+++ RECORDS SUPPLIED

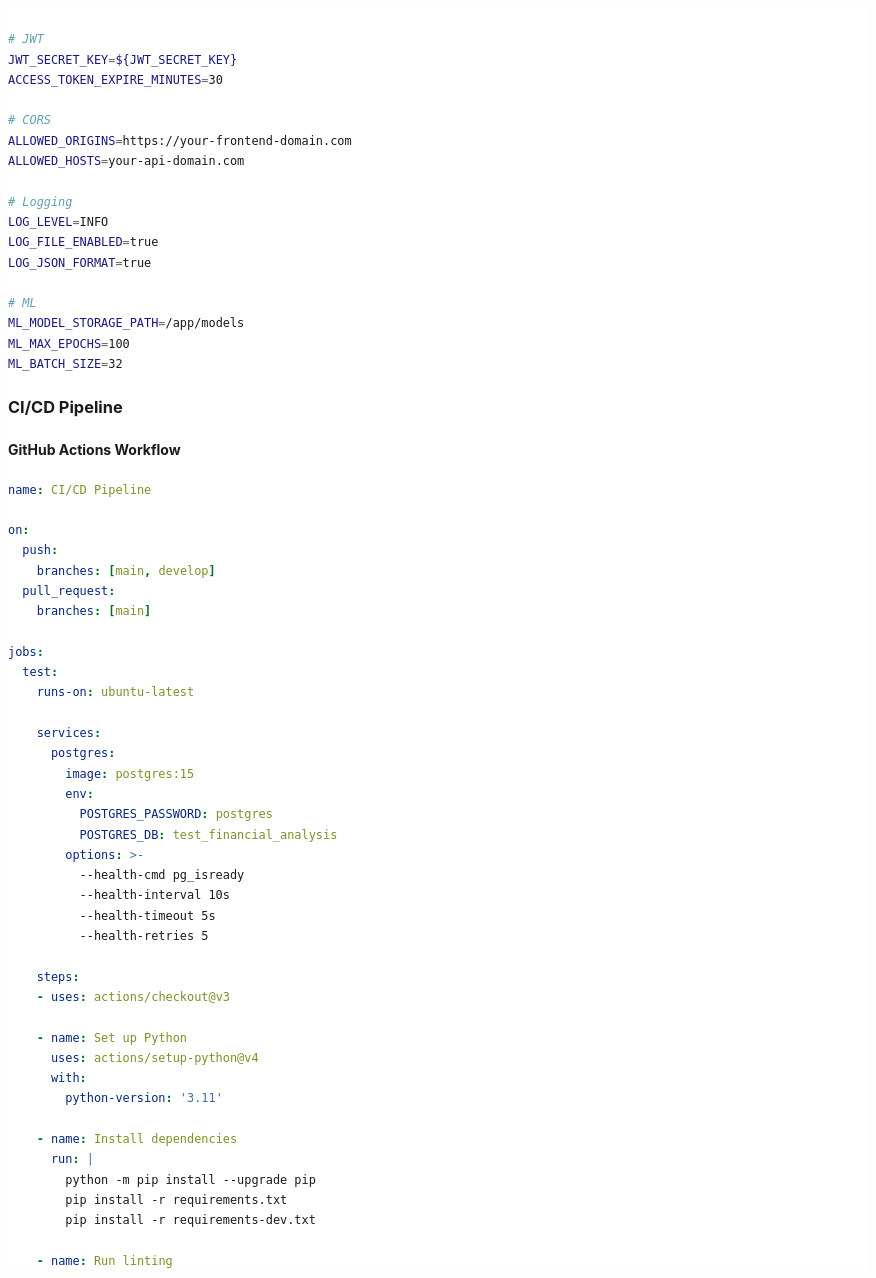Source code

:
 ```bash

# JWT
JWT_SECRET_KEY=${JWT_SECRET_KEY}
ACCESS_TOKEN_EXPIRE_MINUTES=30

# CORS
ALLOWED_ORIGINS=https://your-frontend-domain.com
ALLOWED_HOSTS=your-api-domain.com

# Logging
LOG_LEVEL=INFO
LOG_FILE_ENABLED=true
LOG_JSON_FORMAT=true

# ML
ML_MODEL_STORAGE_PATH=/app/models
ML_MAX_EPOCHS=100
ML_BATCH_SIZE=32
```

### CI/CD Pipeline

#### GitHub Actions Workflow
```yaml
name: CI/CD Pipeline

on:
  push:
    branches: [main, develop]
  pull_request:
    branches: [main]

jobs:
  test:
    runs-on: ubuntu-latest
    
    services:
      postgres:
        image: postgres:15
        env:
          POSTGRES_PASSWORD: postgres
          POSTGRES_DB: test_financial_analysis
        options: >-
          --health-cmd pg_isready
          --health-interval 10s
          --health-timeout 5s
          --health-retries 5
    
    steps:
    - uses: actions/checkout@v3
    
    - name: Set up Python
      uses: actions/setup-python@v4
      with:
        python-version: '3.11'
    
    - name: Install dependencies
      run: |
        python -m pip install --upgrade pip
        pip install -r requirements.txt
        pip install -r requirements-dev.txt
    
    - name: Run linting
```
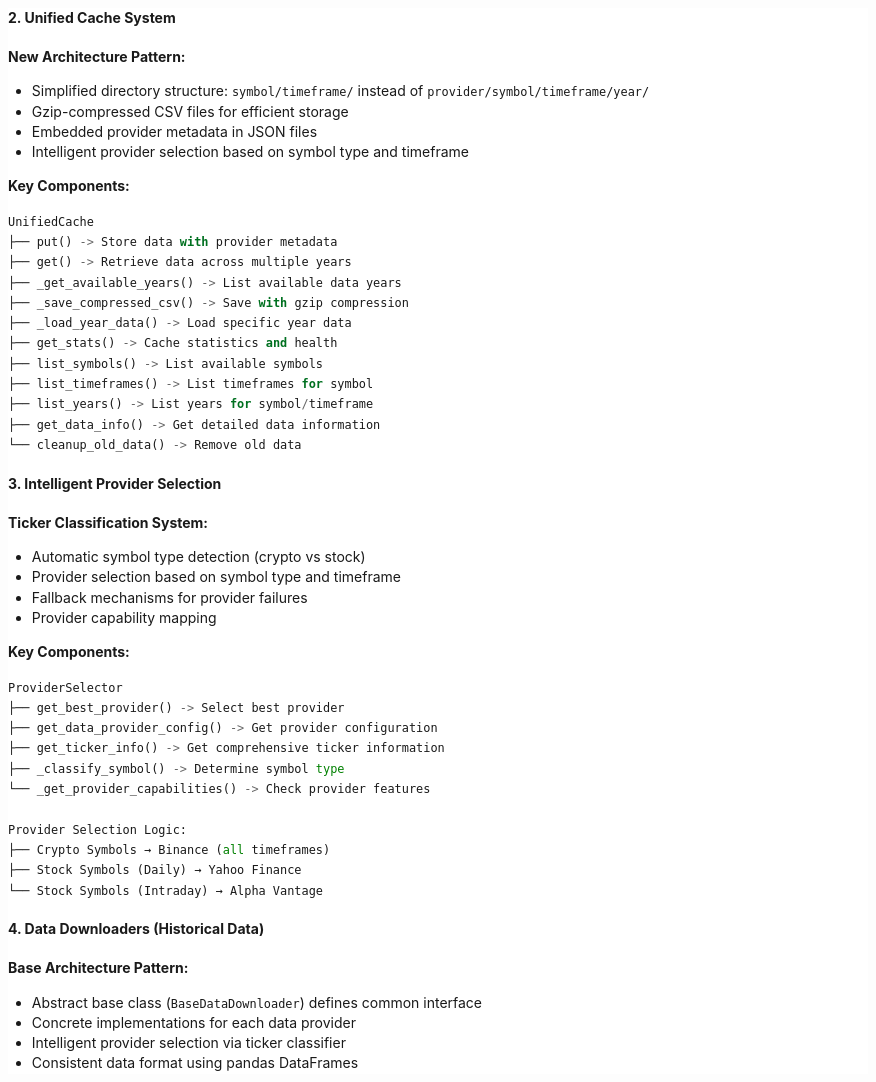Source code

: #### 2. Unified Cache System

**New Architecture Pattern:**
- Simplified directory structure: `symbol/timeframe/` instead of `provider/symbol/timeframe/year/`
- Gzip-compressed CSV files for efficient storage
- Embedded provider metadata in JSON files
- Intelligent provider selection based on symbol type and timeframe

**Key Components:**
```python
UnifiedCache
├── put() -> Store data with provider metadata
├── get() -> Retrieve data across multiple years
├── _get_available_years() -> List available data years
├── _save_compressed_csv() -> Save with gzip compression
├── _load_year_data() -> Load specific year data
├── get_stats() -> Cache statistics and health
├── list_symbols() -> List available symbols
├── list_timeframes() -> List timeframes for symbol
├── list_years() -> List years for symbol/timeframe
├── get_data_info() -> Get detailed data information
└── cleanup_old_data() -> Remove old data
```

#### 3. Intelligent Provider Selection

**Ticker Classification System:**
- Automatic symbol type detection (crypto vs stock)
- Provider selection based on symbol type and timeframe
- Fallback mechanisms for provider failures
- Provider capability mapping

**Key Components:**
```python
ProviderSelector
├── get_best_provider() -> Select best provider
├── get_data_provider_config() -> Get provider configuration
├── get_ticker_info() -> Get comprehensive ticker information
├── _classify_symbol() -> Determine symbol type
└── _get_provider_capabilities() -> Check provider features

Provider Selection Logic:
├── Crypto Symbols → Binance (all timeframes)
├── Stock Symbols (Daily) → Yahoo Finance
└── Stock Symbols (Intraday) → Alpha Vantage
```

#### 4. Data Downloaders (Historical Data)

**Base Architecture Pattern:**
- Abstract base class (`BaseDataDownloader`) defines common interface
- Concrete implementations for each data provider
- Intelligent provider selection via ticker classifier
- Consistent data format using pandas DataFrames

++++++

DIRECTIONS FOR THIS TASK
What's needed is an exact copy of every entry, free of pictures.

ANSWER TO THIS EXERCISE
Source code

:
 ```bash

# JWT
JWT_SECRET_KEY=${JWT_SECRET_KEY}
ACCESS_TOKEN_EXPIRE_MINUTES=30

# CORS
ALLOWED_ORIGINS=https://your-frontend-domain.com
ALLOWED_HOSTS=your-api-domain.com

# Logging
LOG_LEVEL=INFO
LOG_FILE_ENABLED=true
LOG_JSON_FORMAT=true

# ML
ML_MODEL_STORAGE_PATH=/app/models
ML_MAX_EPOCHS=100
ML_BATCH_SIZE=32
```

### CI/CD Pipeline

#### GitHub Actions Workflow
```yaml
name: CI/CD Pipeline

on:
  push:
    branches: [main, develop]
  pull_request:
    branches: [main]

jobs:
  test:
    runs-on: ubuntu-latest
    
    services:
      postgres:
        image: postgres:15
        env:
          POSTGRES_PASSWORD: postgres
          POSTGRES_DB: test_financial_analysis
        options: >-
          --health-cmd pg_isready
          --health-interval 10s
          --health-timeout 5s
          --health-retries 5
    
    steps:
    - uses: actions/checkout@v3
    
    - name: Set up Python
      uses: actions/setup-python@v4
      with:
        python-version: '3.11'
    
    - name: Install dependencies
      run: |
        python -m pip install --upgrade pip
        pip install -r requirements.txt
        pip install -r requirements-dev.txt
    
    - name: Run linting
```
Source code

: #### 2. Unified Cache System

**New Architecture Pattern:**
- Simplified directory structure: `symbol/timeframe/` instead of `provider/symbol/timeframe/year/`
- Gzip-compressed CSV files for efficient storage
- Embedded provider metadata in JSON files
- Intelligent provider selection based on symbol type and timeframe

**Key Components:**
```python
UnifiedCache
├── put() -> Store data with provider metadata
├── get() -> Retrieve data across multiple years
├── _get_available_years() -> List available data years
├── _save_compressed_csv() -> Save with gzip compression
├── _load_year_data() -> Load specific year data
├── get_stats() -> Cache statistics and health
├── list_symbols() -> List available symbols
├── list_timeframes() -> List timeframes for symbol
├── list_years() -> List years for symbol/timeframe
├── get_data_info() -> Get detailed data information
└── cleanup_old_data() -> Remove old data
```

#### 3. Intelligent Provider Selection

**Ticker Classification System:**
- Automatic symbol type detection (crypto vs stock)
- Provider selection based on symbol type and timeframe
- Fallback mechanisms for provider failures
- Provider capability mapping

**Key Components:**
```python
ProviderSelector
├── get_best_provider() -> Select best provider
├── get_data_provider_config() -> Get provider configuration
├── get_ticker_info() -> Get comprehensive ticker information
├── _classify_symbol() -> Determine symbol type
└── _get_provider_capabilities() -> Check provider features

Provider Selection Logic:
├── Crypto Symbols → Binance (all timeframes)
├── Stock Symbols (Daily) → Yahoo Finance
└── Stock Symbols (Intraday) → Alpha Vantage
```

#### 4. Data Downloaders (Historical Data)

**Base Architecture Pattern:**
- Abstract base class (`BaseDataDownloader`) defines common interface
- Concrete implementations for each data provider
- Intelligent provider selection via ticker classifier
- Consistent data format using pandas DataFrames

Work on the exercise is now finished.